● **The task**:
Copy word for word the part of the records that opens with the line containing "condiciones de navegación" and closes with the line containing "países garantes conforman la MOMEP. Utilizan", keeping both of those lines.

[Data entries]
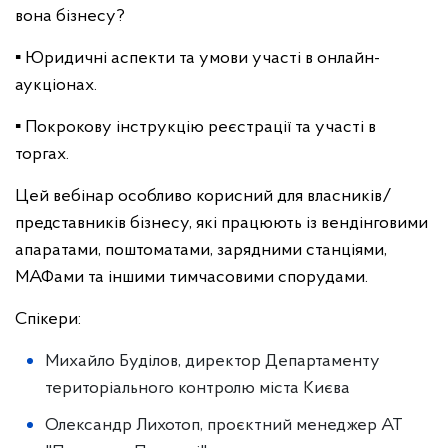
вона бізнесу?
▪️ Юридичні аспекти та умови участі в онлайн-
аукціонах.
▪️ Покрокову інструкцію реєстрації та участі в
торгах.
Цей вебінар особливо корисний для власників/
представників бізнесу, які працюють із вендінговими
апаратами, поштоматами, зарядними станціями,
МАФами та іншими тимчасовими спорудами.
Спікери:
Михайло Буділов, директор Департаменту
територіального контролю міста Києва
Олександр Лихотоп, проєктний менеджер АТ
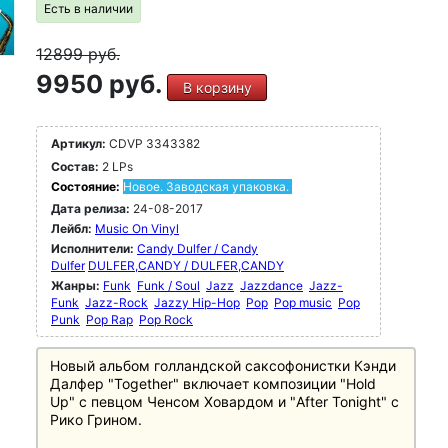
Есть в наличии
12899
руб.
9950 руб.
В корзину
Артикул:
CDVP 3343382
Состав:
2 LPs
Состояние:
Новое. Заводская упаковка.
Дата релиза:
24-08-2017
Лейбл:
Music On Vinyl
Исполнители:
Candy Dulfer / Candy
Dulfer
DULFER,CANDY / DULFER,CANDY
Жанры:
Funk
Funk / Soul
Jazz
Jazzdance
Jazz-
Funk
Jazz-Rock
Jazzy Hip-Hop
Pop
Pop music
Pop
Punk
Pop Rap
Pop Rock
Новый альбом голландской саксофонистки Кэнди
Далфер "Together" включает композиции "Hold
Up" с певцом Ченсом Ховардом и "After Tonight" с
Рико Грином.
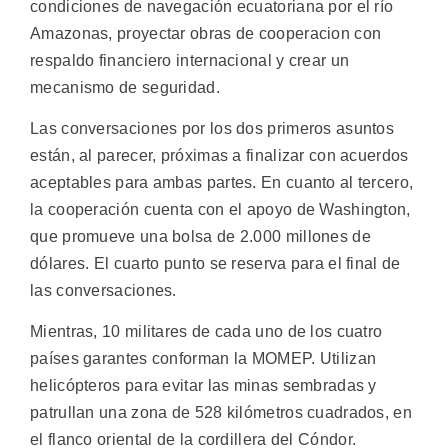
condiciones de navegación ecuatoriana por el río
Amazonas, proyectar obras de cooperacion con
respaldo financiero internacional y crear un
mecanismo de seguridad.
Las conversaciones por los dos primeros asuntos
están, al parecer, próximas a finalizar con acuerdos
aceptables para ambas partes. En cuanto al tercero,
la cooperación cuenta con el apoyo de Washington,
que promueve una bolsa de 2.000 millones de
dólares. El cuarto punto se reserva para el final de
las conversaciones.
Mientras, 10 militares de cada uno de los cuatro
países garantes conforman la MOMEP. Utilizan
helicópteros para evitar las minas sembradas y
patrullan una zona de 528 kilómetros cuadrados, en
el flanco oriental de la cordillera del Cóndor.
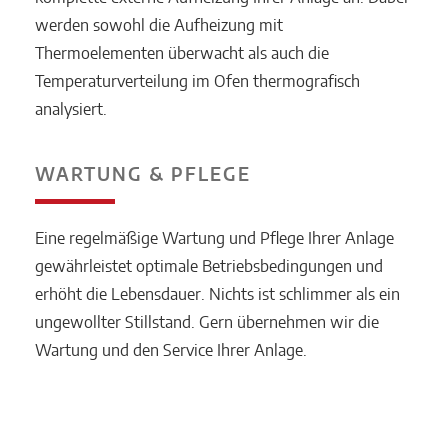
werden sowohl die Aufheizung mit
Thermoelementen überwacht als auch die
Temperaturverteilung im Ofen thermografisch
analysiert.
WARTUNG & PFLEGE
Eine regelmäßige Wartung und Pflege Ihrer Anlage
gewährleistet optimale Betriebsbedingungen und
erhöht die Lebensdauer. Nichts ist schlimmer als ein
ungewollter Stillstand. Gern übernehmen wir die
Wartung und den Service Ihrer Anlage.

● **Response below**:
condiciones de navegación ecuatoriana por el río
Amazonas, proyectar obras de cooperacion con
respaldo financiero internacional y crear un
mecanismo de seguridad.
Las conversaciones por los dos primeros asuntos
están, al parecer, próximas a finalizar con acuerdos
aceptables para ambas partes. En cuanto al tercero,
la cooperación cuenta con el apoyo de Washington,
que promueve una bolsa de 2.000 millones de
dólares. El cuarto punto se reserva para el final de
las conversaciones.
Mientras, 10 militares de cada uno de los cuatro
países garantes conforman la MOMEP. Utilizan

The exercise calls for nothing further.